KEY FINDINGS & RECOMMENDATIONS
- An initial trial period was invaluable in providing the opportunity to correct widespread data deficiencies and develop needed institutional capacities. As a result, it was possible to launch the first 'real' trading period of the ETS with national emission budgets based on verified facility-level emissions data, functioning monitoring protocols and registries, and full-fledged participation by all members. Because allowances issued during the trial period could not be banked or borrowed, early problems (such as the over-allocation of allowances) were prevented from spilling over into later trading periods.
- The centralized functions provided by the European Commission will be equally essential to the success of a global system, but it is not yet clear what organization could step in to fill that role. Although individual states are responsible for emissions monitoring, reporting, verification, and enforcement under the ETS, the European Commission plays a critical role in approving national budgets, establishing common registry protocols, and providing information and technical assistance. What entity could fill these needs for a global system remains a crucial and as yet unanswered question.
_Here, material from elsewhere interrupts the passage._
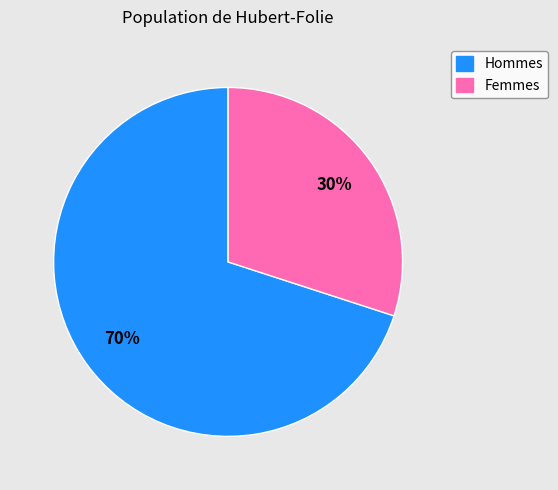

To the nearest percent, what portion does Hommes represent?

70%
- The broader benefits of EU membership help account for the willingness of less committed nations to join the ETS. Such 'club' benefits may be important for securing broad-based participation in a global system. While a number of newer EU members are unhappy with the ETS and several have mounted formal challenges to proposed emissions budgets, appeals are being pursued through common European institutions, and no nation has yet withdrawn from the program. Apparently, the benefits of EU membership continue to outweigh the disadvantages of participation. Similarly effective inducements for opting in (and staying in) will need to exist in a global system.
- Reconciling increased stringency, differentiation and harmonization pose a major challenge for any multinational GHG trading system. The evolution of the EU ETS suggests that increasing stringency requires greater differentiation of responsibilities among countries of differing circumstances at the same time that participants are calling for greater harmonization in allowance allocations, a goal that is at odds with differentiation. These conflicting goals would be reconciled in proposals being debated in the EU through full auctioning, with differentiated allocation of auction rights to member states, but political feasibility has yet to be demonstrated. Nevertheless, the share of auctioned allowances appears certain to increase.
- The public may be more willing to accept international trade in emissions allowances than previously imagined. There has long been a concern that large outflows of capital to purchase allowances from other countries could prove politically problematic. So far this has not been an issue in the EU ETS, perhaps because international transfers of allowances are (a) relatively small and (b) dwarfed by trade in other goods and services.
Interestingly, the problems that are often seen as most intractable for a global trading system—institutional readiness and public acceptance—haven’t yet appeared in Europe. Rather, the greater challenges may lie in developing an effective centralized authority, devising side benefits to encourage participation, and dealing with the interrelated issues of harmonization, differentiation, and stringency. The EU ETS is not perfect, nor does it provide a perfect prototype for a global system, which would surely diverge in important respects from the European model. Nevertheless, the EU example is likely to continue to be highly instructive as policymakers consider the larger and more difficult task that lies ahead.